The lack of up-to-date national statistics is especially important for judging progress toward RBM targets.  The most recent national figures come from the 2003 Nigeria Demographic and Health Survey (co-sponsored by the National Population Commission and USAID).  Most countries do perform a DHS only about every 5 years, and the 2008 Nigeria DHS is still being completed.  In the 2003 version –

  • 6% if Nigerian children under 5 years of age had slept under a bednet the previous night
  • 1% of these children had used an ITN
  • 34% of suspected malaria cases had been treated with an appropriate antimalarial drug

Since that time Malaria control has been intensified in 18 of 36 states with support from the Global Fund and in a few other states with help from USAID and DfID.  Additional support from DfID, World Bank, Global Fund and USAID to cover the remaining states is slowly forthcoming.

In the absence of more recent national survey data some studies have reported increases in net use, but these data are still far below targets.  A 2008 article in Malaria Journal found in 12 states that ownership of any net was 23.9% and utilization of any net by children under-five was 11.5%. A follow-up article in 2009 found that even after a major net distribution campaign, the number of  under 5 years aged children sleeping under nets was only 40%.  Importantly, the proportion was three times higher in southern than in northern states even though all areas had been equally targeted with nets.

The availability of these local data should make the Minister happy, but traditionally there has been poor communications between researchers and government officials.
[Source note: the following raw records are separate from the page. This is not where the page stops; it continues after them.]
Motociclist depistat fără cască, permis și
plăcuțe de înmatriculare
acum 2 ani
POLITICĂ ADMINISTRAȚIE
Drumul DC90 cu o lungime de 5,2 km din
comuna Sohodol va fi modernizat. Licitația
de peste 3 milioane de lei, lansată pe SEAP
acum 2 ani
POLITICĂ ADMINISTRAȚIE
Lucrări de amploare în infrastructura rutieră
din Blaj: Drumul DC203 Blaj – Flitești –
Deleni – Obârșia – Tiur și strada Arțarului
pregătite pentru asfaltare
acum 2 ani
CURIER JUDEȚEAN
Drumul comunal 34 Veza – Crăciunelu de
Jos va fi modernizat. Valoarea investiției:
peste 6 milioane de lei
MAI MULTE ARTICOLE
Government needs to reach out more effectively to the research community and be willing to learn.

Nigeria has been a place where much innovative malaria implementation research has taken place.  The question is whether the health system enables such research to be taken to scale.  The Punch is doubtful and scolds the government for allocating less that 5% of its annual budget when WHO recommends 15% and is skeptical that the existing system can deliver the goods:

Obviously, the country‘s neglect of primary health care service delivery as well as government‘s tardy response to health matters in the country seem to have, among other things, accounted for such evidently unpleasant reality. As a matter of fact, Nigeria ‘s primary health care system, responsible to anchor, as it were, maternal and infant health services, is currently in complete and total disarray, as a visit to the various health centres across the country will show. This explains why routine immunization programme that could have helped mitigate the spread of such child-killer diseases like polio, meningitis and others are difficult to be effectively implemented.

It is likely that the lack of national budgetary resources for health makes it difficult for the health system to conduct the monitoring and evaluation needed show Nigeria’s progress toward RBM indicators in a better light. Also some light needs to shine on current health systems challenges leading to soul searching and honest commitments to saving lives.